Many Japanese Americans who spoke the language well had been put in internment camps, an act for which U.S. officials have since apologized.
In early 1942, some internees volunteered to go to Boulder, Colorado, to teach in the Navy language school. Mr. Gibney arrived as a student later that year.
More than 1,000 students finished the program. Mr. Gibney was one of them. "After the school, we went mostly out to the Pacific or Southwest Pacific and spent the war either interrogating prisoners or translating documents," he said. "And it was an effort of great value to the war effort and to American intelligence."
Mr. Gibney first worked at the Pearl Harbor naval base in Hawaii, and later traveled with U.S. forces to places like Okinawa, where he questioned prisoners.
Some graduates of the Navy language school went on to become important Japan scholars, like Mr. Gibney at Pomona College and Theodore deBary and Donald Keene at Columbia University. Other graduates taught Asian studies at Harvard, Yale, Princeton, and the University of California, Berkeley.

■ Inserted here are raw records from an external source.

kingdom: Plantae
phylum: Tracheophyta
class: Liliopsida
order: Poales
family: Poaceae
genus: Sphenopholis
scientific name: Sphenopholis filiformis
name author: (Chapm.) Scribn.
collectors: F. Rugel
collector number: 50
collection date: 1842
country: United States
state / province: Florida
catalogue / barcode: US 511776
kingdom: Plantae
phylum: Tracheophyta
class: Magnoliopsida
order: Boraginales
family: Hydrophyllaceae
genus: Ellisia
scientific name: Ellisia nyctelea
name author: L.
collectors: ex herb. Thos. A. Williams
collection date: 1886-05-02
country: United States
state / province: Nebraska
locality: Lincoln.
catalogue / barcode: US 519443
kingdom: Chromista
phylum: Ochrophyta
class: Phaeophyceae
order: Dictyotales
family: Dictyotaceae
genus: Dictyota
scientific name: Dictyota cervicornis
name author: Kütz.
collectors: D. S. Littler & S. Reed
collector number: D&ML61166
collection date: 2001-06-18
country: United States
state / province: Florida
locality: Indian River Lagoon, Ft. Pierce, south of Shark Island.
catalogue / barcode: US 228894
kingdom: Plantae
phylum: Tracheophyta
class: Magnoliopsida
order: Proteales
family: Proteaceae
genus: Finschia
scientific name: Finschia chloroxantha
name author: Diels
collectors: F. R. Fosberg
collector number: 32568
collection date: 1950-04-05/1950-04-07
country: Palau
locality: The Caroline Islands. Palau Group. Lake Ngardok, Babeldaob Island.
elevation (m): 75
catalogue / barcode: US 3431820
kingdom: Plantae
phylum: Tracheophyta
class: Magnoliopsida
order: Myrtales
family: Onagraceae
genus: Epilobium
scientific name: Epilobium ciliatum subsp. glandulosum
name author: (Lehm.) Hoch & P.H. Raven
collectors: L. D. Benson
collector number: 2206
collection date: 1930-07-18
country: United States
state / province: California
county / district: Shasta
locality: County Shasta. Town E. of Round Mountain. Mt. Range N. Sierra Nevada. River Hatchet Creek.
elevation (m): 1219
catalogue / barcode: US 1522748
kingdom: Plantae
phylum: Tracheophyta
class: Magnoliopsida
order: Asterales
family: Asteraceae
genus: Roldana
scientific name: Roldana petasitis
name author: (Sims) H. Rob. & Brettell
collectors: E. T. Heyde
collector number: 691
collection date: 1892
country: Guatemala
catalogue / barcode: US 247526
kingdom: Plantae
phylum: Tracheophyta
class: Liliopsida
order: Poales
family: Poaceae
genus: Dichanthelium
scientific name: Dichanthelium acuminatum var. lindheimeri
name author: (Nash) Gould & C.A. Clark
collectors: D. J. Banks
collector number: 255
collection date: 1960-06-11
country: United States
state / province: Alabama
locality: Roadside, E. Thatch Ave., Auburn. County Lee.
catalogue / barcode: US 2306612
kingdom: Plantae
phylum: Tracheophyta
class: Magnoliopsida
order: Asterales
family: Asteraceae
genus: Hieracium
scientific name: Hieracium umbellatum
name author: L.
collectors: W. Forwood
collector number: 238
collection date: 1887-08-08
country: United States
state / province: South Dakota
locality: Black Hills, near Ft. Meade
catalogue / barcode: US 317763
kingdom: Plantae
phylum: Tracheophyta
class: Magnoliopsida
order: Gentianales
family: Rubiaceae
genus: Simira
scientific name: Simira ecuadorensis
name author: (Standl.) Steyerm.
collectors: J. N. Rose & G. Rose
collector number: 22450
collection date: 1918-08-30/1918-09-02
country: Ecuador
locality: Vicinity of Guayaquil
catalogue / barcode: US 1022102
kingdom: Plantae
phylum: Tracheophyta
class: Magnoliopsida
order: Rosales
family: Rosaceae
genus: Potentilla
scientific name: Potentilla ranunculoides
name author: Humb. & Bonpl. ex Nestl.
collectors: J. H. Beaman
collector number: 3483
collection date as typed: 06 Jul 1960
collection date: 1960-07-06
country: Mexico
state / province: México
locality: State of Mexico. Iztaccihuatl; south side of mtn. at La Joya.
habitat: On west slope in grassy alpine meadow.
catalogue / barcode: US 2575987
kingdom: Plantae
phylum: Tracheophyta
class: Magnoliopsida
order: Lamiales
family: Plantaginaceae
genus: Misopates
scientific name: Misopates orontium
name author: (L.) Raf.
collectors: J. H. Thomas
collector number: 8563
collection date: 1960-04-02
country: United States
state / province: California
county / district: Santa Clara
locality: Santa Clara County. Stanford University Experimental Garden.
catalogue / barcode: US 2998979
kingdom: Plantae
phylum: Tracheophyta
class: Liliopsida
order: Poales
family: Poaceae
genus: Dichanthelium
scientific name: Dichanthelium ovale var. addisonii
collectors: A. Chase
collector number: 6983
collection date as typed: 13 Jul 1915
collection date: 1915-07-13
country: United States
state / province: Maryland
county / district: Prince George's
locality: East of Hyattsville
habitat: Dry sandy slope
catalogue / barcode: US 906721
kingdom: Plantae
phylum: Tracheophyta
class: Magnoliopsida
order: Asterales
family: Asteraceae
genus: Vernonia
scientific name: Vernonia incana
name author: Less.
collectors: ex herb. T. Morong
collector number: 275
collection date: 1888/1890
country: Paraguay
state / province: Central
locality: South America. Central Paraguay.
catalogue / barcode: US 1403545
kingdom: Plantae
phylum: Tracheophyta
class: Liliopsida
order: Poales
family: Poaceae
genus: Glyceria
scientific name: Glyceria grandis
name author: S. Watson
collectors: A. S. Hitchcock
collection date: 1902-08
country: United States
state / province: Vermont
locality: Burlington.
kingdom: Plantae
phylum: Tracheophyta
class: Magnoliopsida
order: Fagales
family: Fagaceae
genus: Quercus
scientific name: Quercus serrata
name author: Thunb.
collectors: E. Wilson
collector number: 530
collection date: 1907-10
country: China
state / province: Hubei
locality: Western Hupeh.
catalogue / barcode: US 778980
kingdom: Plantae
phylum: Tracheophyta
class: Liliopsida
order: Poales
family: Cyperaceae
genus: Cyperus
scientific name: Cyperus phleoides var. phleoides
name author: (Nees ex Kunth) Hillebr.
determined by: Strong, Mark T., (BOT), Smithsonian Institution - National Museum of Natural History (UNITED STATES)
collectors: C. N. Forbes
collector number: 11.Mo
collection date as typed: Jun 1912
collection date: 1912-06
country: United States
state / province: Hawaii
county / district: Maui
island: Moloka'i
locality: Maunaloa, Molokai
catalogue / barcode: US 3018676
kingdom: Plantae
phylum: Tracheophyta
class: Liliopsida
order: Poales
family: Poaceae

Pedro Loureiro, curator of the Pacific Basin Institute at Pomona College, says most people recall the savagery of the Pacific war.
"They talk about the mutual hate," he explained. "But if we look at the case of the Navy Japanese language school, we see that these students, who learned under these Japanese and Japanese-Americans, actually change their view. It was no longer that dehumanized, demonized enemy that they were taught to hate. They saw them as fellow human beings."
And many students came to admire Japanese history and culture.
More than 140 Japanese instructors taught at the Navy school. As is traditional in Japan, they were respectfully called sensei, the Japanese term for "teacher." Twelve of the 23 surviving sensei were in Pomona for the ceremony, along with 170 family members representing the others.
The honor come after former students and U.S. Defense officials realize that the U.S. government had never formerly thanked the former teachers.
The youngest of the survivors is 89-years-old. The oldest is 97, and is living in San Francisco.